Climate change and water scarcity will have a big impact on the food and beverage industry in Asia, due mainly to the changes in growing conditions for key agricultural inputs. That’s the primary finding of WRI’s forthcoming report: Weeding Risk, due out in October.
The current drought in India could be a harbinger of things to come. A 2 month long drought has afflicted almost half the country during this summer’s rainy (monsoon) season. The monsoon rains that are critical for crops such as rice, soybeans, and sugarcane, are 85% below normal. As a result, India’s sugar crop in 2008 was 45% lower than the previous year, and this year’s crop is expected to be the same or worse.
Overall food prices in India have risen 10%, owing largely to the drought. And global sugar prices have reached a 28-year high, in part because of lower production in India (India is the 2nd-largest sugar producer, in part because of growing demand for ethanol. Climate change’s impact on precipitation patterns is predicted to make droughts such as this year’s more common and prolonged than in the past.
What does this mean for investors in the food and beverage industry? WRI’s forthcoming Weeding Risk report attempts to answer those questions by examining the impact that climate change and water scarcity would have on key sub sectors, including aquaculture, dairy, poultry, tea, sugar, starch and confectionery and edible oils.

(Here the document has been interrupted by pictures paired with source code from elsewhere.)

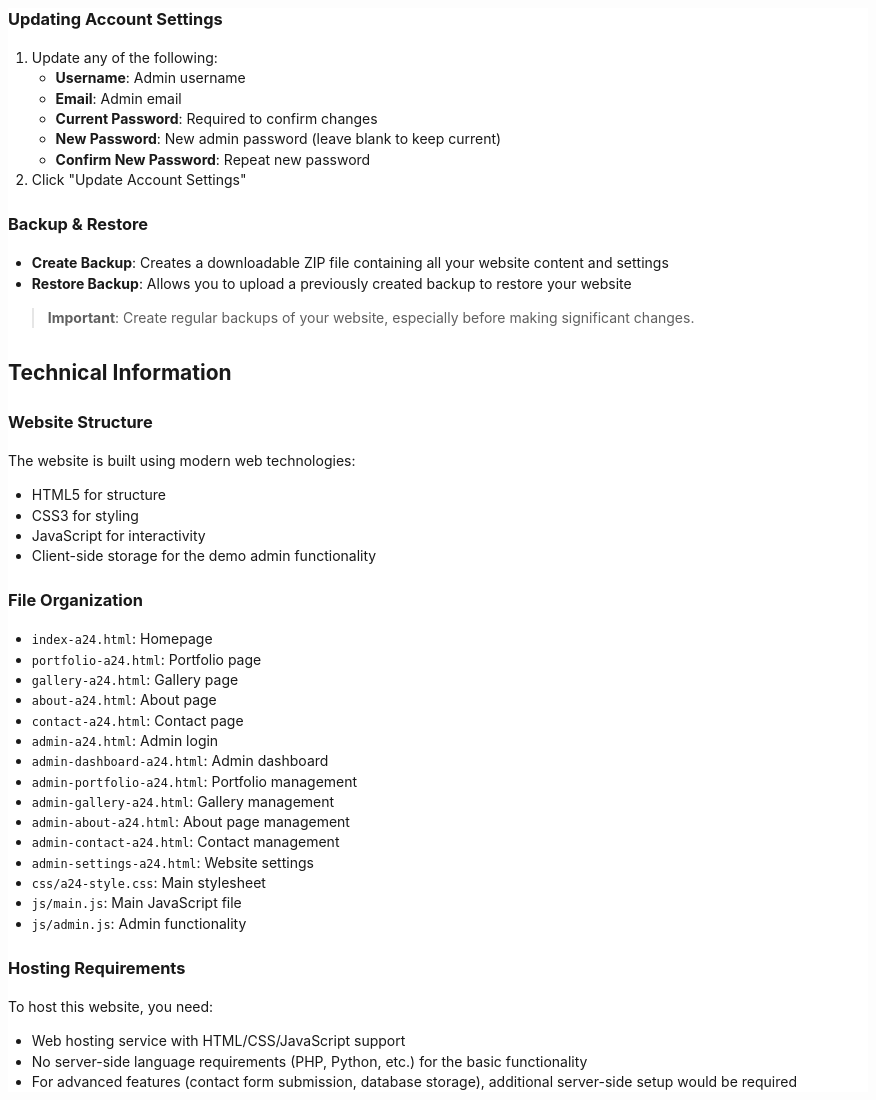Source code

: ### Updating Account Settings

1. Update any of the following:
   - **Username**: Admin username
   - **Email**: Admin email
   - **Current Password**: Required to confirm changes
   - **New Password**: New admin password (leave blank to keep current)
   - **Confirm New Password**: Repeat new password
2. Click "Update Account Settings"

### Backup & Restore

- **Create Backup**: Creates a downloadable ZIP file containing all your website content and settings
- **Restore Backup**: Allows you to upload a previously created backup to restore your website

> **Important**: Create regular backups of your website, especially before making significant changes.

## Technical Information

### Website Structure

The website is built using modern web technologies:
- HTML5 for structure
- CSS3 for styling
- JavaScript for interactivity
- Client-side storage for the demo admin functionality

### File Organization

- `index-a24.html`: Homepage
- `portfolio-a24.html`: Portfolio page
- `gallery-a24.html`: Gallery page
- `about-a24.html`: About page
- `contact-a24.html`: Contact page
- `admin-a24.html`: Admin login
- `admin-dashboard-a24.html`: Admin dashboard
- `admin-portfolio-a24.html`: Portfolio management
- `admin-gallery-a24.html`: Gallery management
- `admin-about-a24.html`: About page management
- `admin-contact-a24.html`: Contact management
- `admin-settings-a24.html`: Website settings
- `css/a24-style.css`: Main stylesheet
- `js/main.js`: Main JavaScript file
- `js/admin.js`: Admin functionality

### Hosting Requirements

To host this website, you need:
- Web hosting service with HTML/CSS/JavaScript support
- No server-side language requirements (PHP, Python, etc.) for the basic functionality
- For advanced features (contact form submission, database storage), additional server-side setup would be required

The report’s main findings are that climate change and water scarcity can have the following impacts on the sector:
- Raise agricultural commodity prices and increase price volatility by decreasing yields.
- Increase processing costs through operational disruptions and treatment costs.
- Create food safety challenges and conflicts with local communities over resource use
Leading F&B companies will find ways to build corporate and supply chain resilience to potential risks. Companies that understand the risks they are facing, and are actively building their resilience to the impacts, are better long term investments.